* set it such that the computer does not
* need the operator to hit the return key
* to continue
set more off
* write results to a log file
log using cps87.log,replace
* read in stata data set cps87.dta
use cps87
* describe what is in the data set
describe
* generate new variables
* lines 1-2 illustrate basic math functoins
* line 3 line illustrates a logical operator
* line 4 illustrate the OR statement
* line 5 illustrates the AND statement
gen age2=age*age
gen ln_weekly_earn=ln(weekly_earn)
gen union=union_status==1
gen nonwhite=((race==2)|(race==3))
gen big_ne=((region==1)&(smsa==1))
label var age2 "age squared"
label var ln_weekly_earn "log earnings per week"
label var union "1=in union, 0 otherwise"
label var nonwhite "1=nonwhite, 0=white"
label var big_ne "1= live in big smsa from northeast, 0=otherwsie"

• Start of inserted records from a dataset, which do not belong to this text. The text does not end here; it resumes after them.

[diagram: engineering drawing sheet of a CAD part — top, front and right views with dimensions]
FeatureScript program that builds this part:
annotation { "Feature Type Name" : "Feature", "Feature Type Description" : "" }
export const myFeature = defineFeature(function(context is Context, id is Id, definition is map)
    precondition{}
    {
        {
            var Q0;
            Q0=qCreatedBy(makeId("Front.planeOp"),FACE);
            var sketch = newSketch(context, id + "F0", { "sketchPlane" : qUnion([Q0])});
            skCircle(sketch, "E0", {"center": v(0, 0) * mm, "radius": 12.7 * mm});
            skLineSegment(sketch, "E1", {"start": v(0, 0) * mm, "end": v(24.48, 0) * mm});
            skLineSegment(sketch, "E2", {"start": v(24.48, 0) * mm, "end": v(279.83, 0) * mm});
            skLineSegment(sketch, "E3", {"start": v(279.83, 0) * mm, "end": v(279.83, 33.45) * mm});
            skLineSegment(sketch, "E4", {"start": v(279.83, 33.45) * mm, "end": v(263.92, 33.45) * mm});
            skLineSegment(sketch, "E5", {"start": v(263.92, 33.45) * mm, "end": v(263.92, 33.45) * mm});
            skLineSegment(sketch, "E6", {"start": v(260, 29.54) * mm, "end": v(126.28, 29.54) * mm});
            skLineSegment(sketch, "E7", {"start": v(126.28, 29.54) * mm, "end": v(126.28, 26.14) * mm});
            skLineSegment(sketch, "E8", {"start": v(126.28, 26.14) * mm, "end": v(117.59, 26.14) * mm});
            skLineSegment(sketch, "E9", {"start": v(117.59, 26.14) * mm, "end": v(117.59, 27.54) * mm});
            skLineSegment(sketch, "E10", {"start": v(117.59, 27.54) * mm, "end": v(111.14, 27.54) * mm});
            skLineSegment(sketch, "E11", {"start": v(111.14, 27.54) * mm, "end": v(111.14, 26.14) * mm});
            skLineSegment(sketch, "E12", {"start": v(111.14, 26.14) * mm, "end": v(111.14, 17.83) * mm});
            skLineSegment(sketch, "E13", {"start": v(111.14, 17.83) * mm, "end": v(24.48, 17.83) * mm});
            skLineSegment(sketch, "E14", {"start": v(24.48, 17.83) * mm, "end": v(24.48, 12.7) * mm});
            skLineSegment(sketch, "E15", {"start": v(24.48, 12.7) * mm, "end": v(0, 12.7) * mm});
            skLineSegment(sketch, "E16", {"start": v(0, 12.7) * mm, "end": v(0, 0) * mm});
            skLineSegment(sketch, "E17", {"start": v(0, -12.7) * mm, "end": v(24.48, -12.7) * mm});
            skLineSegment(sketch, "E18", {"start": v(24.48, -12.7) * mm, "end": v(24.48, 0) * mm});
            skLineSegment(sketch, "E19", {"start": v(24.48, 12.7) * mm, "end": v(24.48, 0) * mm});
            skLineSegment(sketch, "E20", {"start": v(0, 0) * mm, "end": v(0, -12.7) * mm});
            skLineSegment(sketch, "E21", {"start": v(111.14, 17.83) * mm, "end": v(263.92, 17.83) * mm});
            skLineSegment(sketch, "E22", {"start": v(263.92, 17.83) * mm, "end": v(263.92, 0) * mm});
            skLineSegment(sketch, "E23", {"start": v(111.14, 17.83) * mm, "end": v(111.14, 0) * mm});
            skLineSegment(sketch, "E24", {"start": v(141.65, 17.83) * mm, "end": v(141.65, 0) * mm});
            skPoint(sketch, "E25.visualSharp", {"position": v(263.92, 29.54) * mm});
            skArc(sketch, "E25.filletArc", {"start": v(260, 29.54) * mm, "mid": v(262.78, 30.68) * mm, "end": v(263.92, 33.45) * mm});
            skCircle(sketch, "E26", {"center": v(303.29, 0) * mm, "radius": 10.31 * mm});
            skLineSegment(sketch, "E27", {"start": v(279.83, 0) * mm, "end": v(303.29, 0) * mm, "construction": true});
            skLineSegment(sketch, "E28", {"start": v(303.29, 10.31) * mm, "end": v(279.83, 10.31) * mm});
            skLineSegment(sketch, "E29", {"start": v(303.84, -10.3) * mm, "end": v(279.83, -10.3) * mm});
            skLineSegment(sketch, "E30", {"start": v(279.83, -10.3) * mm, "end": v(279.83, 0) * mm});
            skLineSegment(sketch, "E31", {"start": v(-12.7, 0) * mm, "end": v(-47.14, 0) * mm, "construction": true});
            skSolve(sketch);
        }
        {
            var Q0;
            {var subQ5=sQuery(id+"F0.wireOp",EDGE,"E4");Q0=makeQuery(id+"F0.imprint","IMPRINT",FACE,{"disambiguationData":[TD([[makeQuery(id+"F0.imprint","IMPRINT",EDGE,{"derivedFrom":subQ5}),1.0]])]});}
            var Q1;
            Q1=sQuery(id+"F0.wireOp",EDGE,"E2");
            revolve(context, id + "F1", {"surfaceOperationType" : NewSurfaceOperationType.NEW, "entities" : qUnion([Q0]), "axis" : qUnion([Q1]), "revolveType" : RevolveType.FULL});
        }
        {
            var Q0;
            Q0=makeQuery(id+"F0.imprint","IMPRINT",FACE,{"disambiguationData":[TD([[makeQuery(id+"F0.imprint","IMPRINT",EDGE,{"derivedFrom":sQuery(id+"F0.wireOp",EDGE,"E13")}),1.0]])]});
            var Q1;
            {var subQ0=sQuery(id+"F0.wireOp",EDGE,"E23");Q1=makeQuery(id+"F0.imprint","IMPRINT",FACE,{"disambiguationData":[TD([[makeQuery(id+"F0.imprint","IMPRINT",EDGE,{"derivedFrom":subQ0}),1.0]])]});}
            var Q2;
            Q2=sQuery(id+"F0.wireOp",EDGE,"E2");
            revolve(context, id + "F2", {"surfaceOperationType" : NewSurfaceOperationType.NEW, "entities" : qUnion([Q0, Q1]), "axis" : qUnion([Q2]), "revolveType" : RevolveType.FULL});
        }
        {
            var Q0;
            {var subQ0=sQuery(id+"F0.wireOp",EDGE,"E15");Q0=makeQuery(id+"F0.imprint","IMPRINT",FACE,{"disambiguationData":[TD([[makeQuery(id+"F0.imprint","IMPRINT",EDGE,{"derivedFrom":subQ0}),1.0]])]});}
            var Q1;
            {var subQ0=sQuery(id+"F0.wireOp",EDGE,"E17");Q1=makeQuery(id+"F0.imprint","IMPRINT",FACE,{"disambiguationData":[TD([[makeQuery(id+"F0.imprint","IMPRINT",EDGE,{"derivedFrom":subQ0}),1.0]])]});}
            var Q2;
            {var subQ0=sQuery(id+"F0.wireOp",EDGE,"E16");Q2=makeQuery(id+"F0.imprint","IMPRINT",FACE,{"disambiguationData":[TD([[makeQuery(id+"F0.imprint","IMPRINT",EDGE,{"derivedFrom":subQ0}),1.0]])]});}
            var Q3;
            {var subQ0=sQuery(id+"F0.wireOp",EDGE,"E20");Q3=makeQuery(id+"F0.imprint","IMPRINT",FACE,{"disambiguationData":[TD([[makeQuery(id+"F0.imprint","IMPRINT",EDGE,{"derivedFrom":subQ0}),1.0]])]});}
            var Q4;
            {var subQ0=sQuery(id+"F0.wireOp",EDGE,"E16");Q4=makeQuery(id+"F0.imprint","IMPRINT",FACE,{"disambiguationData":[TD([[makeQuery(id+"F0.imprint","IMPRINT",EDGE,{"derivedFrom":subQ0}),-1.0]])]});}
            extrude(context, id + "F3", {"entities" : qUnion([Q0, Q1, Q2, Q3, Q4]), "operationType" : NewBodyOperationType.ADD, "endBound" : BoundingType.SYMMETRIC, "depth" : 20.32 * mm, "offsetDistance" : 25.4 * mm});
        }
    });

* get descriptive statistics for all variables
sum
* get statistics for only a subset of variables
sum age years_educ
* get detailed descriptics for a subset of variables
sum weekly_earn age, detail
* to get means across different subgroups in the
* sample, first sort the data, then generate
* summary statistics by subgroup
sort race
by race: sum weekly_earn
* get weekly earnings for only those with a
* high school education
sum weekly_earn if years_educ>=12
* get frequencies of discrete variables
tabulate race
* get two-way table of frequencies
tabulate region smsa, row column
* test whether means are the same across two subsamples
ttest weekly_earn, by(union)
*run simple regression
reg ln_weekly_earn age age2 years_educ nonwhite union
* run regression adding smsa, region and race fixed-effects
xi: reg ln_weekly_earn age age2 years_educ union i.race i.region i.smsa
* close log file
log close
* see ya